The Advisory Circle

As the Crow Flies

(Ghost Box; 2011)

By George Bass | 1 July 2011

English label Ghost Box rarely fail to deliver, but with this third release from Jon Brooks’ the Advisory Circle, they’ve hit the target with William Tell accuracy. It’s an endearing thing, watching a label you admire inch closer and closer to a perfect example of its own vision: every Ghost Box record to date is modeled around a queasy English village, something amiss but you can’t quite put your finger on it, like the first half of Village of the Damned. As the Crow Flies sees Jon Brooks swallow a little criticism and at last becoming accessible, making the kind of beautiful library pop music that fills the school VHS tapes of your dreams.

On the surface, he still sounds like a group of academics hijacking Mike Oldfield’s studio, but there’s a ferocious organization and tweaking gone on here that’s brought his Saxon electronica to life. The melodies are chunkier, there’s less experiments with screaming, and he’s even recruited Professor Ronald Hutton from the History Department of Bristol University, on standby to augment the recordings with his detailed knowledge of feudalism (and decades of cameos on BBC Schools programmes).
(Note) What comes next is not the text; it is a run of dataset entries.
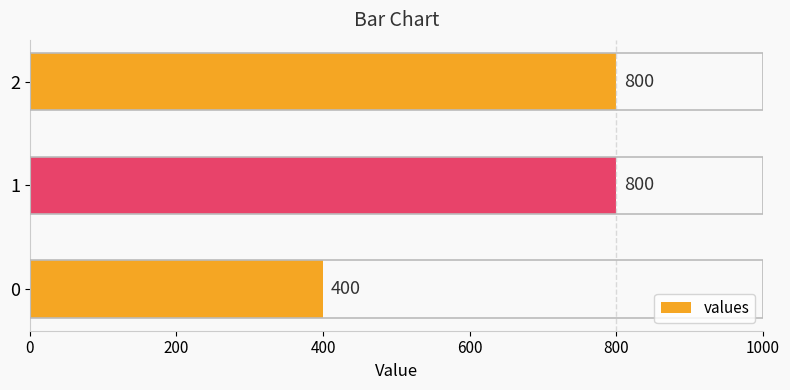

Is it true that the value at 2 is 800?

True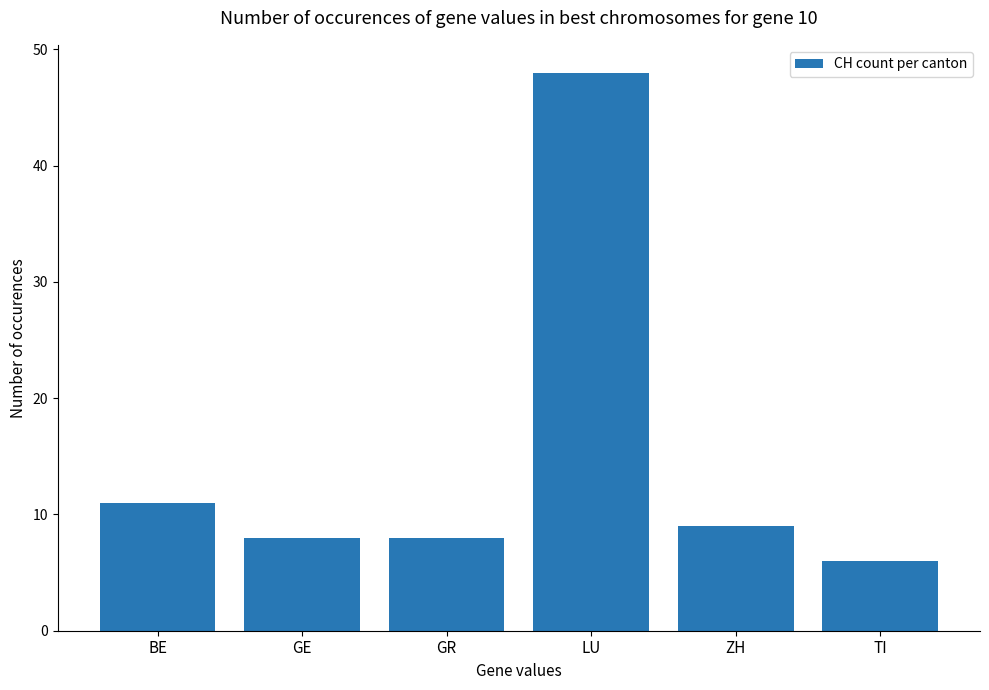

What is the label of the 1st bar from the right?

TI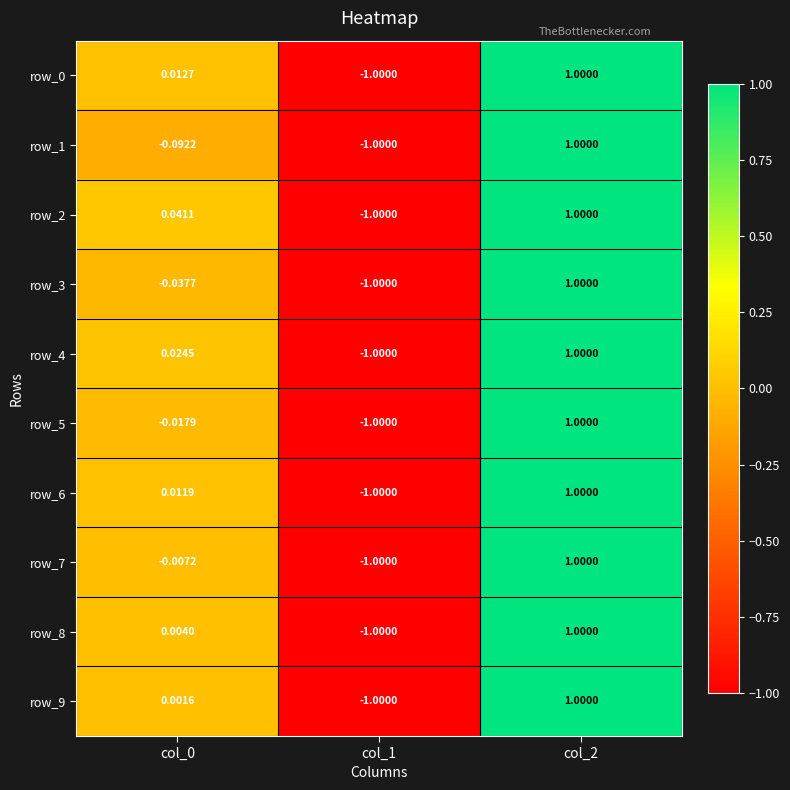

What is the difference between the maximum and second lowest values in the row_5 series?

1.0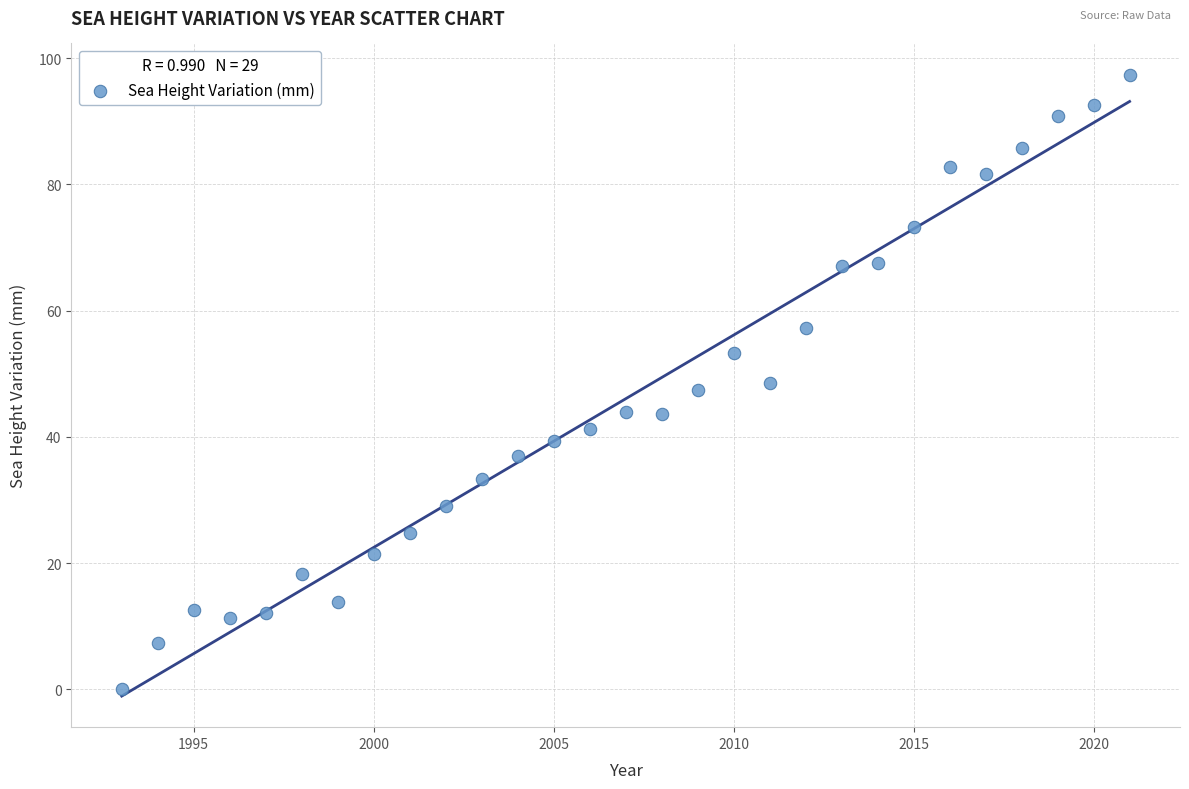

What is the range of X values (max minus min)?

28.0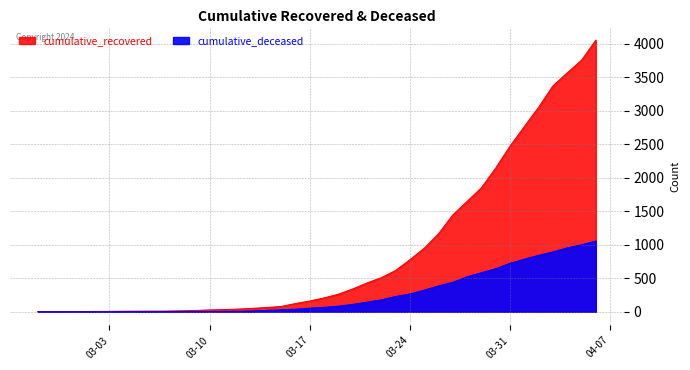

What is the sum of the cumulative_deceased values at 2020-03-15 and 2020-03-10?

30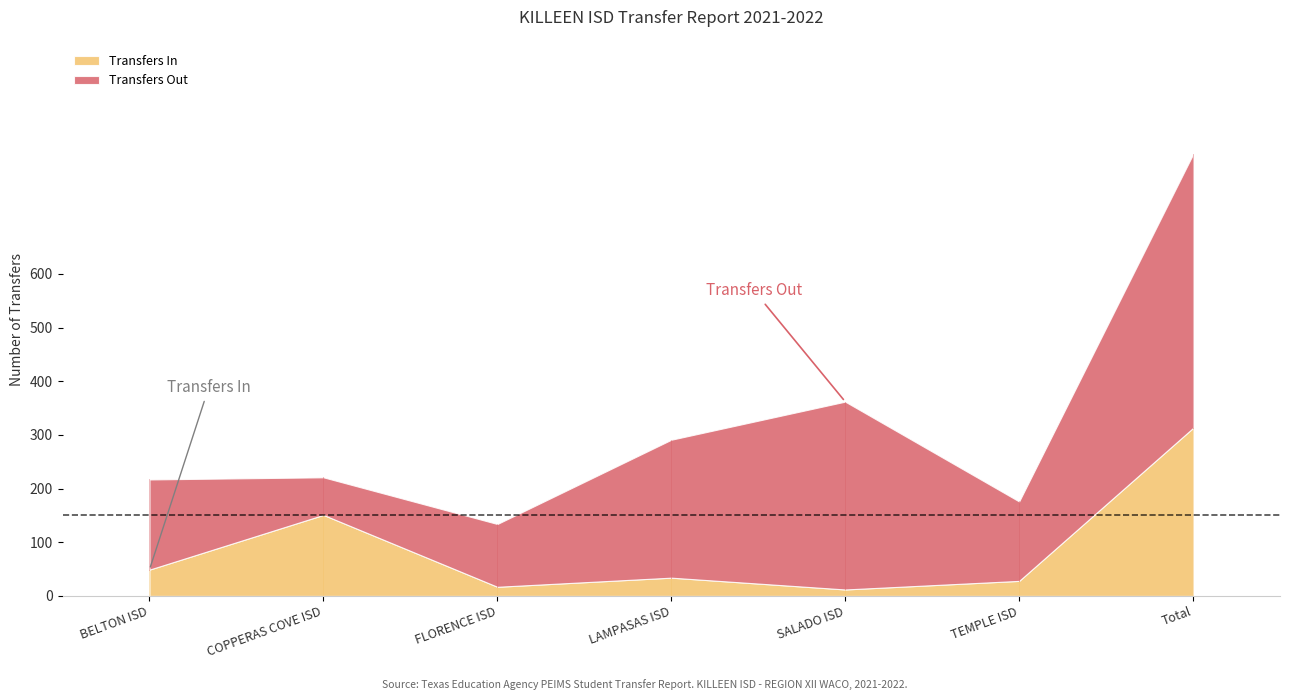

Where do Transfers Out and Transfers In first cross each other?

BELTON ISD and COPPERAS COVE ISD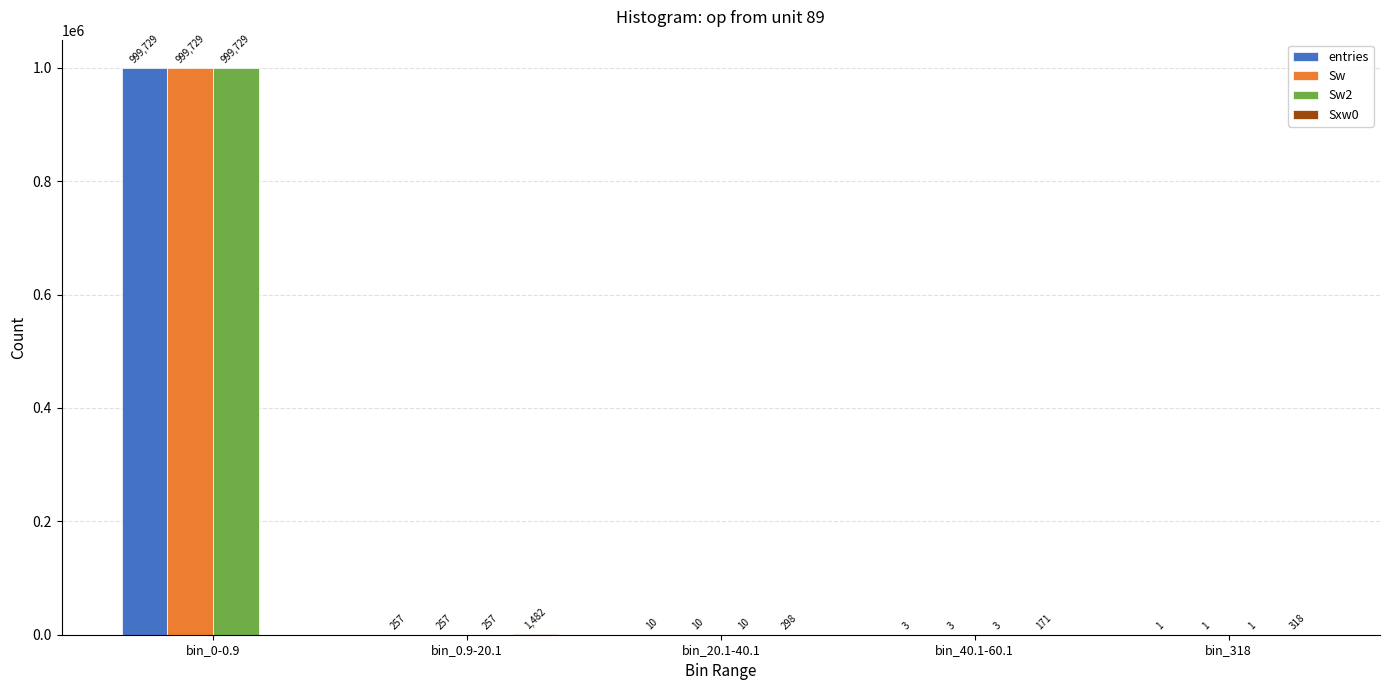

Are the bars grouped side by side (vs. stacked)?

Yes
It’s a clever twist, getting a bona fide professor to monitor your work and advise you. It’s a good job they’re all having their pensions slashed, or otherwise they’d be too busy teaching to do it.

Fundamentally, the formula on As the Crow Flies remains unchanged by both label and artist: it alludes to the fictional town of Belbury (read: Surrey), a place of owls, hostility, petrol lawnmowers and witchcraft. The difference is that this time Belbury’s discovered pop music, and it arrives in the form of a shipment of ’80s synthesizers that Brooks commands like an organist. He’s still oozing mischief, and still allowed odd moments of silliness like the “Logotone” tracks—nonsense PSAs that pepper his output, a mix of acid and corrupt information—but this time, these make way for a musical maturity, and a wider, more tempered palette of instruments. Make no mistake, this isn’t the “turns orchestral” album: tracks like “Wheel of the Year” are made of crisp strings, electric horns, and poppy New Order technology. This is still electronica for your garden, and it still produces nostalgic pearls like the sparkling “Everyday Hazards,” whose zappy drums and Cold War computer montage will have you racking your brain for TV themes. It doesn’t which particular decade you left school in—everyone remembers soundtracks this old.

So for at least nine tracks, the new AC formula is spotless. On side B, however, Brooks relaxes into old habits, reverting back to acid trip vignettes. Nothing wrong with this: it still exudes that well-preserved Quatermass atmosphere, and it couldn’t feel any more English if it arrived complaining of rain and train delays. It’s just that, for those hoping for nineteen consistently noddable tracks, part two’s going to feel like a tangent. But what a tangent: check the dark clarinet of the title track, its reverberating keyboards and seductive drum jabs (Brooks is Johnny Trunk’s mastering engineer); skits like “Ceridwen,” and its gentle, bedtime guitar; the psychedelic dueling of “Route Along 18 Corners.”

Whatever your feelings on the swing in direction, As the Crow Flies is without doubt Jon Brooks’ strongest set yet, likely to win the label more attention than its celebrity fans have already (even the famous felt uncomfortable in chemistry). The Advisory Circle archetypes have been carefully blended into some coordinated, irresistible beatwork, and as you come across Brooks’ more free-spirited antics, they don’t feel quite so jarring. Even when he allows himself right off the leash and indulges his fixation with owls, he remains level headed: “Learning Owl Reappears” uses a lecturer to explain crucial differences in bird call, emitting a few himself while bathed in mysterious, whooshing pop. The synths stabs are more bad-ass than The Terminator, and recall the era when Margaret Thatcher was king. But that’s the magic of the Advisory Circle: he doesn’t just play to everyone who grew up in the Reagan years, he plays to everyone everywhere who grew up confused (and then stayed confused).

Endpiece “Lonely Signalman” clarifies Jon Brooks’ intentions: while obviously a reference to the old televised spook story (and not much on Ghost Box isn’t), it also unveils the album’s first lyrics, serenading Old Sam the signalman with digital folk music. “Mind how you go,” he says before vanishing, referencing the title of the Advisory Circle’s debut. It’s a clever twist, one which completes the balance, and assures us at last we’ve got information videos with attitude.